A recent survey from Reporters Committee for Freedom of the Press revealed that despite declining trust in media, “nearly all voters (95 percent) agree on the importance of having a free press.” For a free press to continue to flourish in the United States, journalists and news outlets must be free from intimidation.
Today the President reprised his characterization of the press as the “enemy of the people” in response to a critical story in The New York Times—marking at least the 45th time he’s characterized the media with that phrase during his tenure in office. It also comes in the wake of his concerning call this weekend for “retribution” against the “fake news” of satirical comedy.
“While much attention is rightly given to laws protecting free speech, social norms are just as important,” says Charles Koch Institute’s Sarah Ruger. “Repeated denigration of journalists erodes such vital norms and institutions as cultural trust in media, a nonpartisan commitment to the pursuit of truth, and our country’s free press. What’s at stake is the continued ability of news outlets to empower the public with information necessary to hold those in power to account.”
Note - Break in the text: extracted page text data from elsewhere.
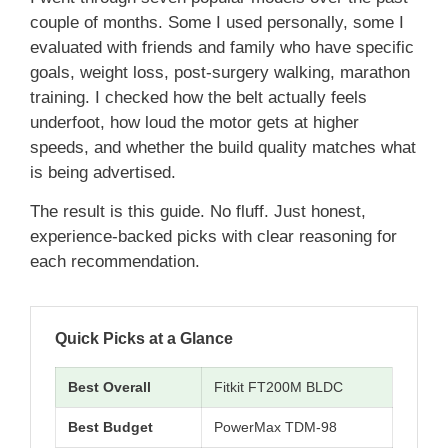
couple of months. Some I used personally, some I
evaluated with friends and family who have specific
goals, weight loss, post-surgery walking, marathon
training. I checked how the belt actually feels
underfoot, how loud the motor gets at higher
speeds, and whether the build quality matches what
is being advertised.
The result is this guide. No fluff. Just honest,
experience-backed picks with clear reasoning for
each recommendation.
Quick Picks at a Glance
Best Overall
Fitkit FT200M BLDC
Best Budget
PowerMax TDM-98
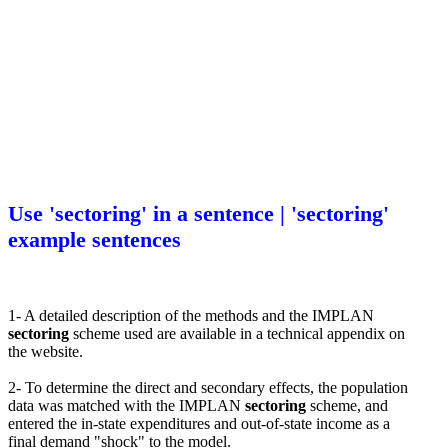
Use 'sectoring' in a sentence | 'sectoring'
example sentences
1- A detailed description of the methods and the IMPLAN
sectoring
scheme used are available in a technical appendix on
the website.
2- To determine the direct and secondary effects, the population
data was matched with the IMPLAN
sectoring
scheme, and
entered the in-state expenditures and out-of-state income as a
final demand "shock" to the model.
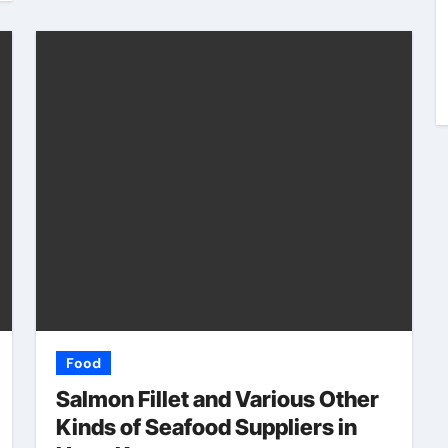
al
Better
rom
Communication
6
Bob Harris
May 26, 2026
Between Businesses
Online Visitors
Through Anchorage
Web Design Company
Food
Salmon Fillet and Various Other
Kinds of Seafood Suppliers in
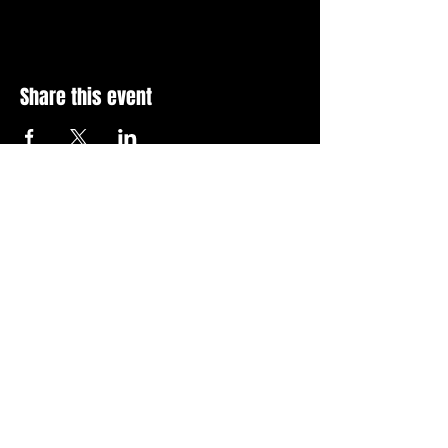
Share this event
Stay Up To Date with 
all the latest events.
Email
*
Join Today
I want to subscribe to your 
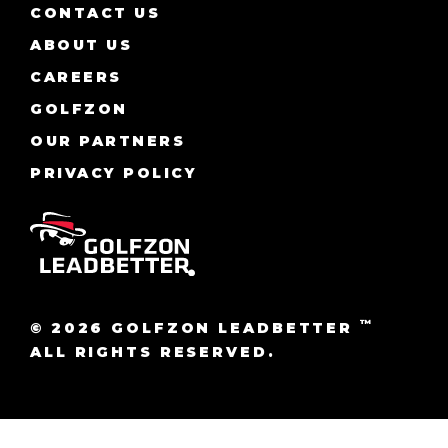
CONTACT US
ABOUT US
CAREERS
GOLFZON
OUR PARTNERS
PRIVACY POLICY
™
© 2026 GOLFZON LEADBETTER
ALL RIGHTS RESERVED.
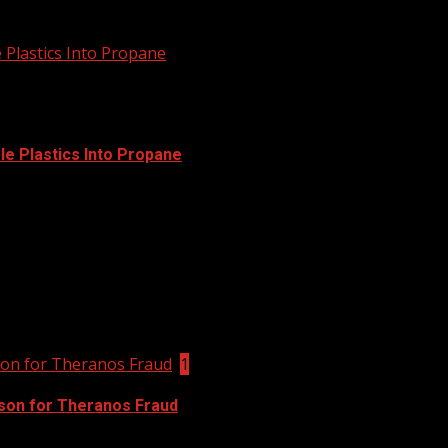
 Plastics Into Propane
e Plastics Into Propane
 it to Social Menu on Menu Settings.
son for Theranos Fraud
1
ison for Theranos Fraud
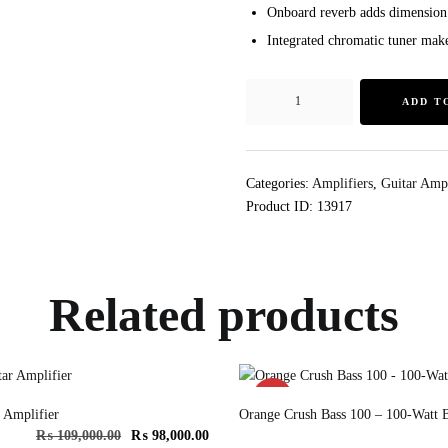
Onboard reverb adds dimension
Integrated chromatic tuner make
ADD T
Categories:
Amplifiers
,
Guitar Ampl
Product ID:
13917
Related products
SALE!
 Amplifier
Orange Crush Bass 100 – 100-Watt B
₨
109,000.00
₨
98,000.00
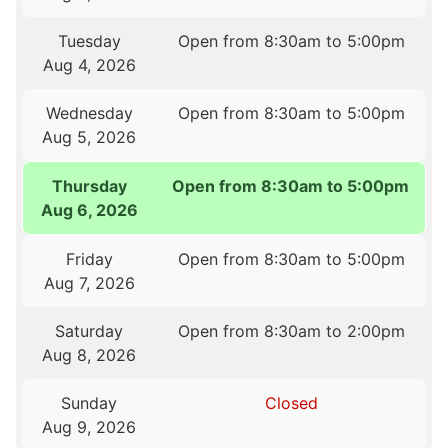
Tuesday
Open from 8:30am to 5:00pm
Aug 4, 2026
Wednesday
Open from 8:30am to 5:00pm
Aug 5, 2026
Thursday
Open from 8:30am to 5:00pm
Aug 6, 2026
Friday
Open from 8:30am to 5:00pm
Aug 7, 2026
Saturday
Open from 8:30am to 2:00pm
Aug 8, 2026
Sunday
Closed
Aug 9, 2026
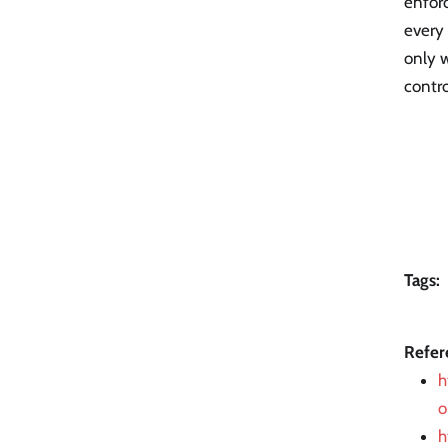
enforc
every 
only w
contro
Tags:
Refer
h
o
h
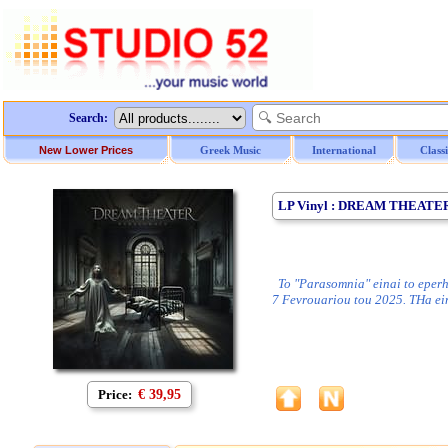
Search:
New Lower Prices
Greek Music
International
Class
LP Vinyl : DREAM THEATER
To "Parasomnia" einai to eperh
7 Fevrouariou tou 2025. THa ei
Price:
€ 39,95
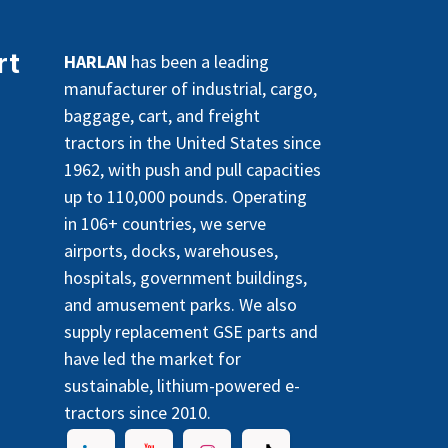
rt
HARLAN
has been a leading
manufacturer of industrial, cargo,
baggage, cart, and freight
tractors in the United States since
1962, with push and pull capacities
up to 110,000 pounds. Operating
in 106+ countries, we serve
airports, docks, warehouses,
hospitals, government buildings,
and amusement parks. We also
supply replacement GSE parts and
have led the market for
sustainable, lithium-powered e-
tractors since 2010.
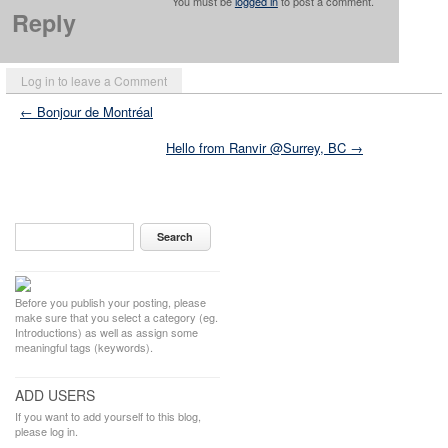
You must be
logged in
to post a comment.
Reply
Log in to leave a Comment
← Bonjour de Montréal
Hello from Ranvir @Surrey, BC →
Before you publish your posting, please
make sure that you select a category (eg.
Introductions) as well as assign some
meaningful tags (keywords).
ADD USERS
If you want to add yourself to this blog,
please log in.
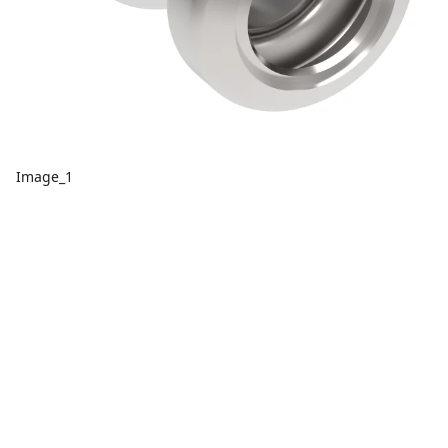
Image_1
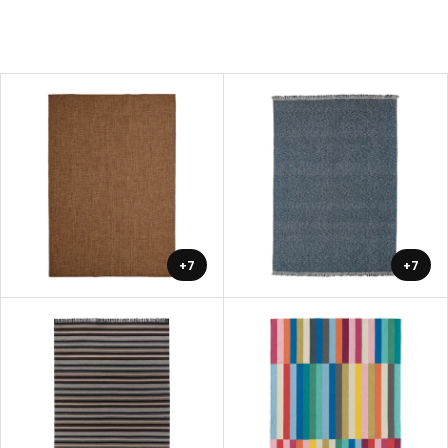
+7
+7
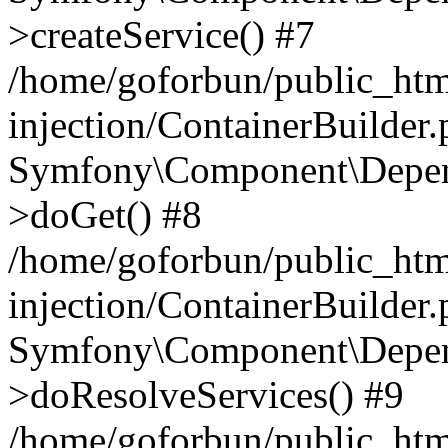
>createService() #7
/home/goforbun/public_ht
injection/ContainerBuilder
Symfony\Component\Depend
>doGet() #8
/home/goforbun/public_ht
injection/ContainerBuilder
Symfony\Component\Depend
>doResolveServices() #9
/home/goforbun/public_ht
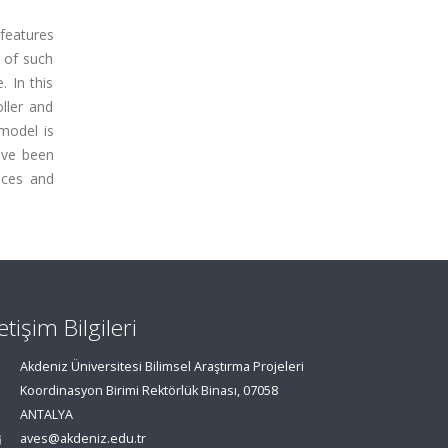
 features
e of such
. In this
ller and
 model is
ave been
nces and
letişim Bilgileri
Akdeniz Üniversitesi Bilimsel Araştırma Projeleri
Koordinasyon Birimi Rektörlük Binası, 07058
ANTALYA
aves@akdeniz.edu.tr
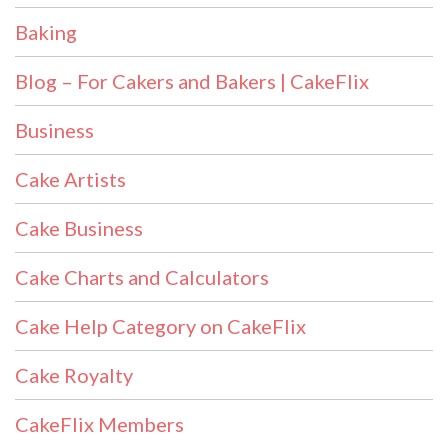
Baking
Blog – For Cakers and Bakers | CakeFlix
Business
Cake Artists
Cake Business
Cake Charts and Calculators
Cake Help Category on CakeFlix
Cake Royalty
CakeFlix Members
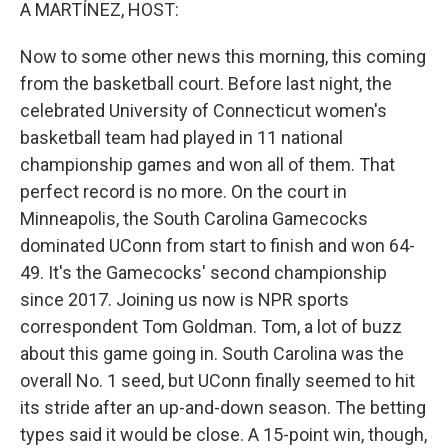
k
n
A MARTÍNEZ, HOST:
Now to some other news this morning, this coming
from the basketball court. Before last night, the
celebrated University of Connecticut women's
basketball team had played in 11 national
championship games and won all of them. That
perfect record is no more. On the court in
Minneapolis, the South Carolina Gamecocks
dominated UConn from start to finish and won 64-
49. It's the Gamecocks' second championship
since 2017. Joining us now is NPR sports
correspondent Tom Goldman. Tom, a lot of buzz
about this game going in. South Carolina was the
overall No. 1 seed, but UConn finally seemed to hit
its stride after an up-and-down season. The betting
types said it would be close. A 15-point win, though,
In the pursuit of truth, news coverage raises competing ideas, and an open society encourages individuals to not chill those competing voices and instead challenge them. We’re supporting partners equipping people with the understanding and tools to do so. The American Society of News Editors is expanding tools for local newsrooms seeking information through FOI requests. The Poynter Institute is working with student journalists on the role their papers can play in fostering productive conversations on campus. Additionally, the Knight First Amendment Institute at Columbia University is navigating challenges to free speech in a digital age.